I loosened my belt and took a deep breath before ordering the Grass Fed Ground Sirloin Burger with Caerphilly Cheddar, Pickled Green Tomatoes, and Cherry Wood Smoked Bacon. I have to admit, I was pretty nervous because I am extremely picky when it comes to burgers and I knew that this could make or break my outlook for the Local 149. The bartender passed my first test by recommending that it be served Medium-Rare to which I responded with “rare please”. You know that a chef takes pride in the quality of his beef when he suggests that his burgers be purple in the middle. My second test was passed when the burger arrived and no one asked me if I wanted any ketchup.

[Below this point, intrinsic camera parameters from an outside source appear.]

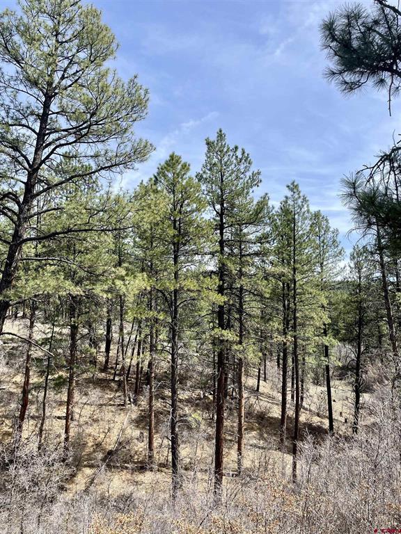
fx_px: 402
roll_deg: -0.1
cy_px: 267
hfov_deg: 53.1
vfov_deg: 67.3
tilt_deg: +5.0
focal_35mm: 26
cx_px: 200
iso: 32
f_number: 1.6
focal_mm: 4.2
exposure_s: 1/2506
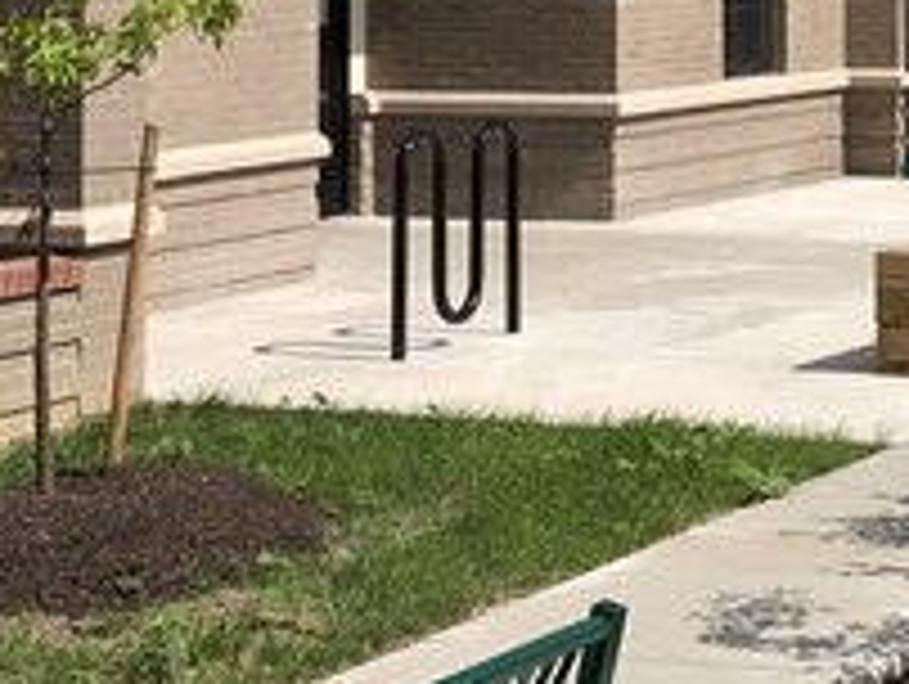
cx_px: 857
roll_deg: +1.6
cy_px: -184
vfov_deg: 12.0
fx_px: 3155
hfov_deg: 16.1
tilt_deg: +1.7
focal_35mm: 120
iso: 20
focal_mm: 3.99
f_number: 1.8
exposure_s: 1/2288
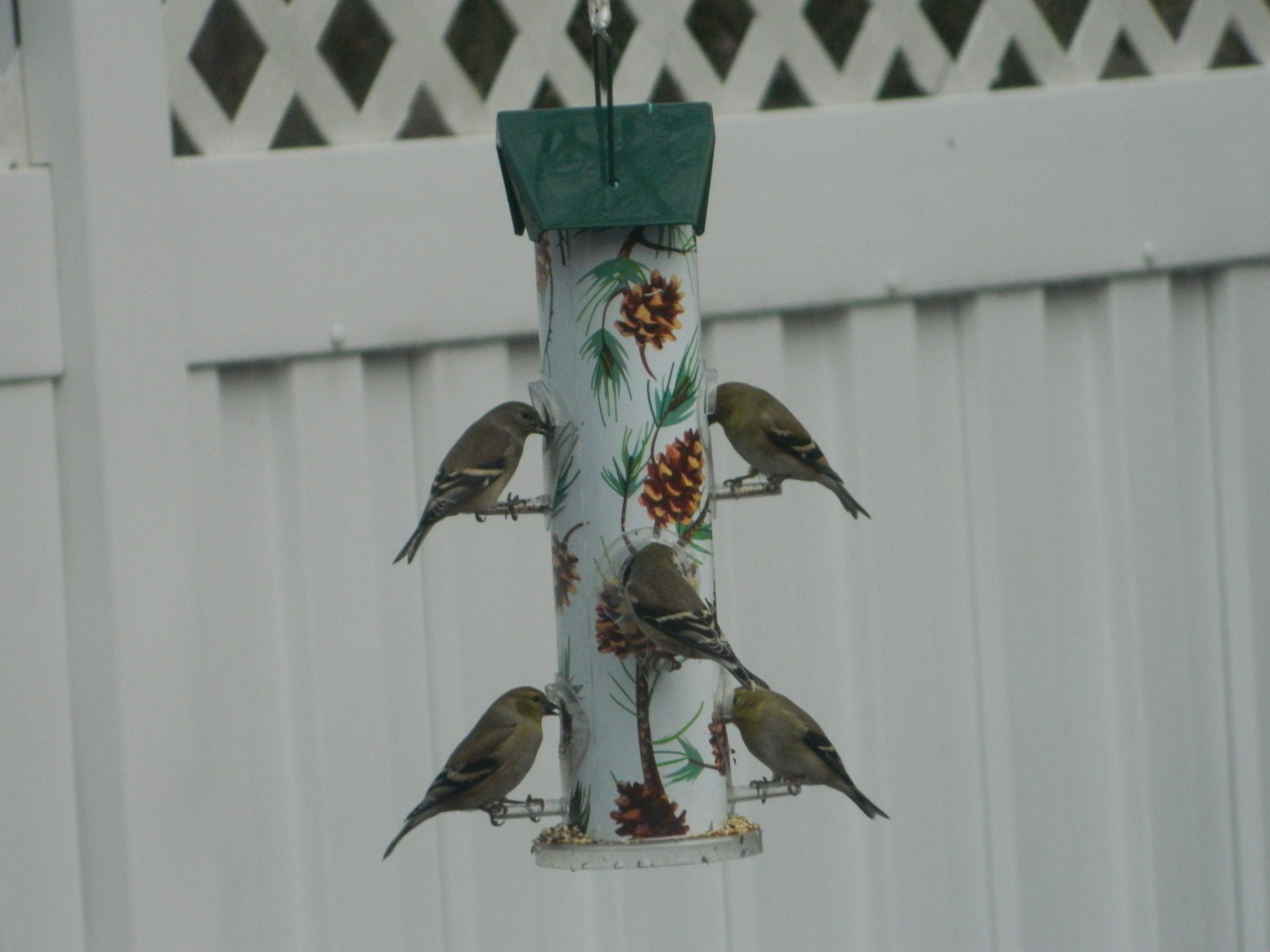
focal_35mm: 525
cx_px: 635
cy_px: 476
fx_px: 19261
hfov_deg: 3.8
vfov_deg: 2.8
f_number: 5.8
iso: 360
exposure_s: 1/500
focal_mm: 94.5
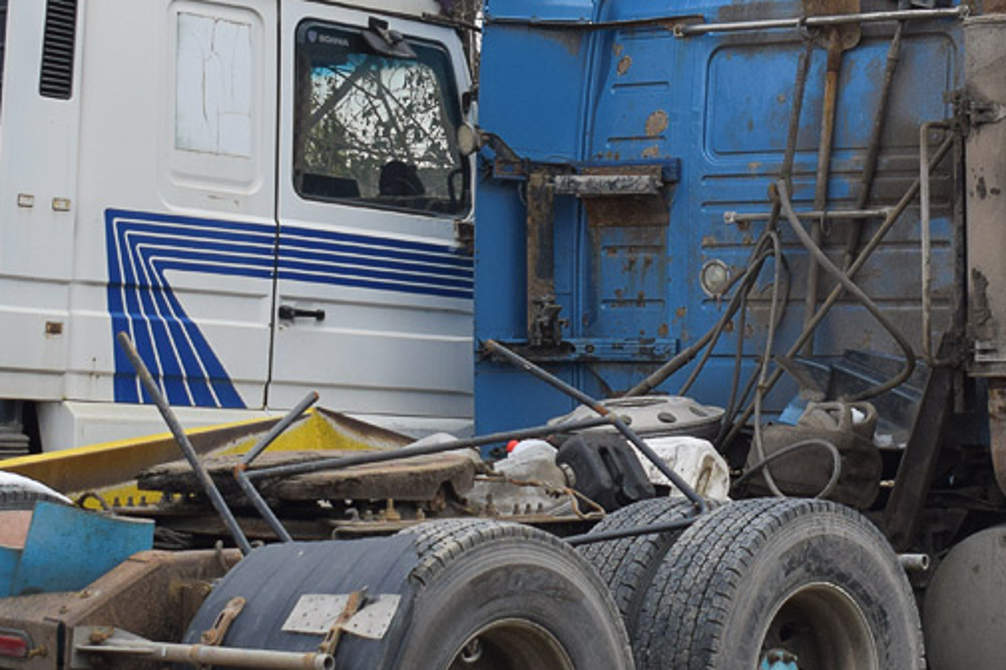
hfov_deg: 19.0
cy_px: 211
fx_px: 2988
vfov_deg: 12.8
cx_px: 687
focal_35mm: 107
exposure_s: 1/1250
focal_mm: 30
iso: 400
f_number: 7.1
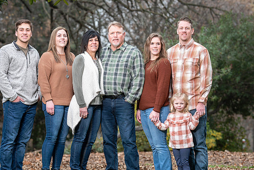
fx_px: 1044
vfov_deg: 9.3
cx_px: 116
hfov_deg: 13.9
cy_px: 96
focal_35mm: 148
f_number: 4
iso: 200
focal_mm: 125
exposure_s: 1/125
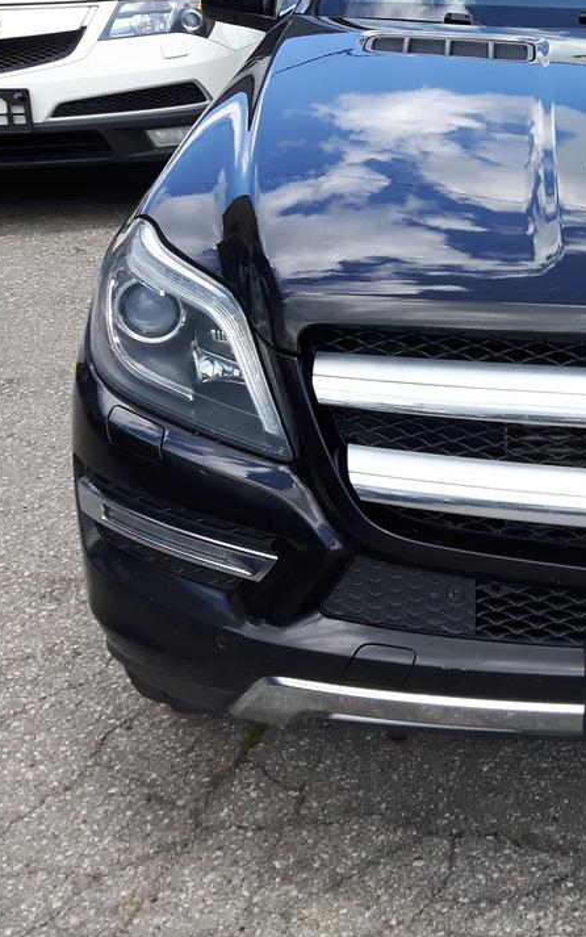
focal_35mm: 59
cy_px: 319
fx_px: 1507
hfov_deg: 20.3
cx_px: 738
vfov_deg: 34.3
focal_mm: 3.7
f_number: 1.9
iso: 40
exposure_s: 1/390
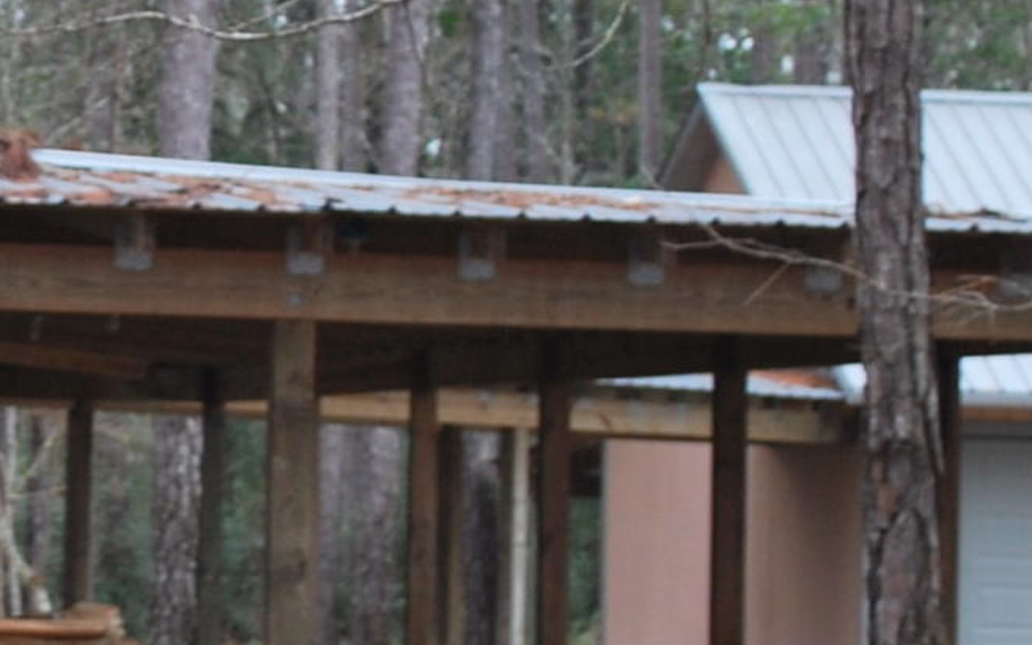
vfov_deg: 5.5
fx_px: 6694
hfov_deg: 8.6
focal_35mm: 238
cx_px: -639
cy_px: 205
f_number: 5
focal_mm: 34
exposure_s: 1/60
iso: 200
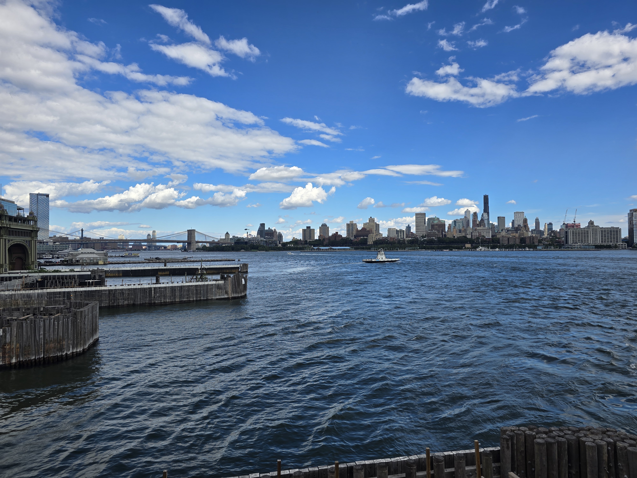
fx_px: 423
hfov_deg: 73.9
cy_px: 239
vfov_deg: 58.9
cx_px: 318
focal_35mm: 23
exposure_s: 1/852
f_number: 1.7
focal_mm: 6.3
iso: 12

Why would you want to smear fake tomatoes all over your burger unless you wanted to mask the flavor of what you’re actually eating. The patty was very gently hand packed, well seasoned, and was tender to the bite. Halfway though, I actually shed a tear. This was far from your typical frozen patty that oozes grey boogers while it steams on the griddle. I held in my fingertips the last bite for a solid two minutes, hoping that it would never end. But it had to. It was time to leave. As we walked home, Siobhan strutted a good ten feet ahead of me because she was sick and tired of hearing me talk about how good the meal was. I think that I speak for all the foodies in South Boston when I say… “It’s about time!”. Watch out Pan Fried Pork Chop with Toasted Spaetzle, Mustard and Local Honey… I’m coming for your ass!